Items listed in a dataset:
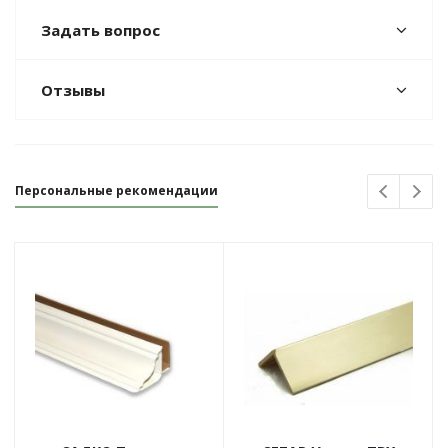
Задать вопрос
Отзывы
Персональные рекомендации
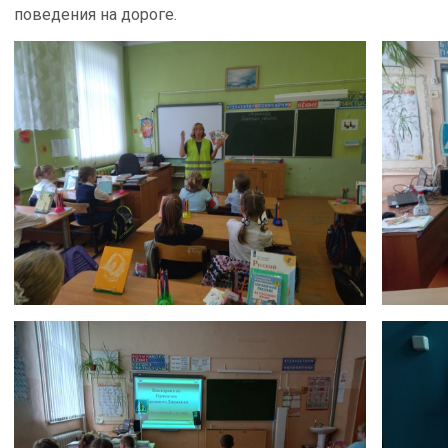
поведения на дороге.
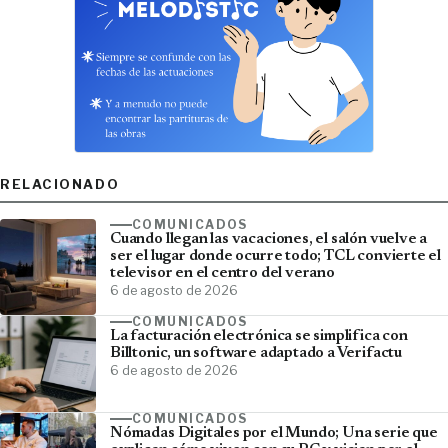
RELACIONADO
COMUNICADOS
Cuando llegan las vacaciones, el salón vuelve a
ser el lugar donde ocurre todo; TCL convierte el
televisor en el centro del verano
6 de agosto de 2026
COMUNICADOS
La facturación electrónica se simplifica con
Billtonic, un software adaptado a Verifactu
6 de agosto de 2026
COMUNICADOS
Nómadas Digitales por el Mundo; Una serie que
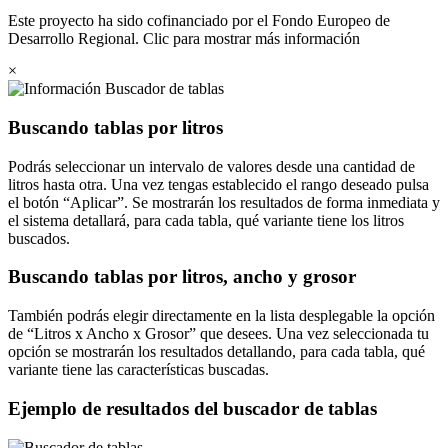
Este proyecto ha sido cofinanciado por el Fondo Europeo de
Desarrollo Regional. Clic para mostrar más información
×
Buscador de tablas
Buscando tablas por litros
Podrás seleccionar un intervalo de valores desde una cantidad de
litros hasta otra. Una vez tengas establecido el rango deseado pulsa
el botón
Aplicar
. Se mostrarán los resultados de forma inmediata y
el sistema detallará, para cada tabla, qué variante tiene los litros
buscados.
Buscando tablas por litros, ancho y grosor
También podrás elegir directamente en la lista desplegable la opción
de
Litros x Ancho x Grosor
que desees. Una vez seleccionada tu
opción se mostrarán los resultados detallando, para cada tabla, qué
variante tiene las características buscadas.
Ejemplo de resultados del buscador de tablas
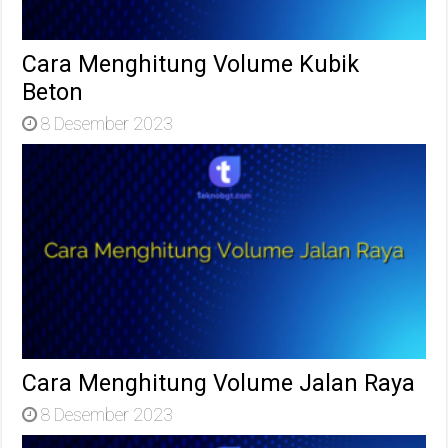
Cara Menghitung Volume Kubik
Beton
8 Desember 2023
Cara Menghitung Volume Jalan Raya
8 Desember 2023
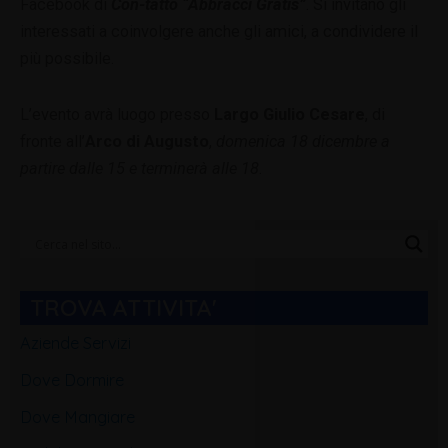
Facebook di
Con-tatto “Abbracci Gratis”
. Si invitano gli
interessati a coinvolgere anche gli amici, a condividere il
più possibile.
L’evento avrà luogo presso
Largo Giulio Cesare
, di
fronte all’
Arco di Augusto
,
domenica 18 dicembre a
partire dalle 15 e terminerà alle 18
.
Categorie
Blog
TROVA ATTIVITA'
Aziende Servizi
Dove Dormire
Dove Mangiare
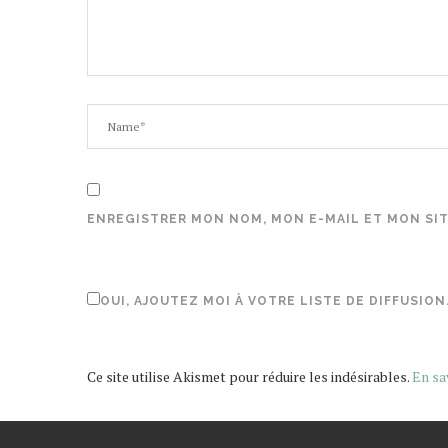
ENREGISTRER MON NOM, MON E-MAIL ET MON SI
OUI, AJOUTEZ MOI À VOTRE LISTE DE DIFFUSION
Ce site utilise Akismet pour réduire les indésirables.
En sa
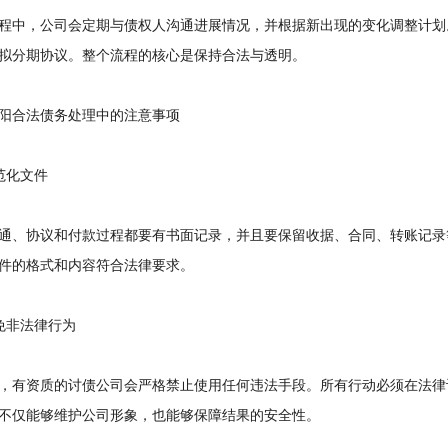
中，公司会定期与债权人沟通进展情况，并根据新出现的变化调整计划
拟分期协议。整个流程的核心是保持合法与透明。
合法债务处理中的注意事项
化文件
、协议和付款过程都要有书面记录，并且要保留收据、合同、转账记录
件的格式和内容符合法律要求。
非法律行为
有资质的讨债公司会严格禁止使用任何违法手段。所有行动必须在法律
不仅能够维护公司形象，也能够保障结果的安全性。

What you have to do: What you write should match the entries exactly, except that the pictures are dropped.

Written reply:
Задать вопрос
Отзывы
Персональные рекомендации
поведения на дороге.
RELACIONADO
COMUNICADOS
Cuando llegan las vacaciones, el salón vuelve a
ser el lugar donde ocurre todo; TCL convierte el
televisor en el centro del verano
6 de agosto de 2026
COMUNICADOS
La facturación electrónica se simplifica con
Billtonic, un software adaptado a Verifactu
6 de agosto de 2026
COMUNICADOS
Nómadas Digitales por el Mundo; Una serie que
Este proyecto ha sido cofinanciado por el Fondo Europeo de
Desarrollo Regional. Clic para mostrar más información
×
Buscador de tablas
Buscando tablas por litros
Podrás seleccionar un intervalo de valores desde una cantidad de
litros hasta otra. Una vez tengas establecido el rango deseado pulsa
el botón
Aplicar
. Se mostrarán los resultados de forma inmediata y
el sistema detallará, para cada tabla, qué variante tiene los litros
buscados.
Buscando tablas por litros, ancho y grosor
También podrás elegir directamente en la lista desplegable la opción
de
Litros x Ancho x Grosor
que desees. Una vez seleccionada tu
opción se mostrarán los resultados detallando, para cada tabla, qué
variante tiene las características buscadas.
Ejemplo de resultados del buscador de tablas
Cara Menghitung Volume Kubik
Beton
8 Desember 2023
Cara Menghitung Volume Jalan Raya
8 Desember 2023
Facebook di
Con-tatto “Abbracci Gratis”
. Si invitano gli
interessati a coinvolgere anche gli amici, a condividere il
più possibile.
L’evento avrà luogo presso
Largo Giulio Cesare
, di
fronte all’
Arco di Augusto
,
domenica 18 dicembre a
partire dalle 15 e terminerà alle 18
.
Categorie
Blog
TROVA ATTIVITA'
Aziende Servizi
Dove Dormire
Dove Mangiare
ENREGISTRER MON NOM, MON E-MAIL ET MON SI
OUI, AJOUTEZ MOI À VOTRE LISTE DE DIFFUSION
Ce site utilise Akismet pour réduire les indésirables.
En sa
中，公司会定期与债权人沟通进展情况，并根据新出现的变化调整计划
拟分期协议。整个流程的核心是保持合法与透明。
合法债务处理中的注意事项
化文件
、协议和付款过程都要有书面记录，并且要保留收据、合同、转账记录
件的格式和内容符合法律要求。
非法律行为
有资质的讨债公司会严格禁止使用任何违法手段。所有行动必须在法律
不仅能够维护公司形象，也能够保障结果的安全性。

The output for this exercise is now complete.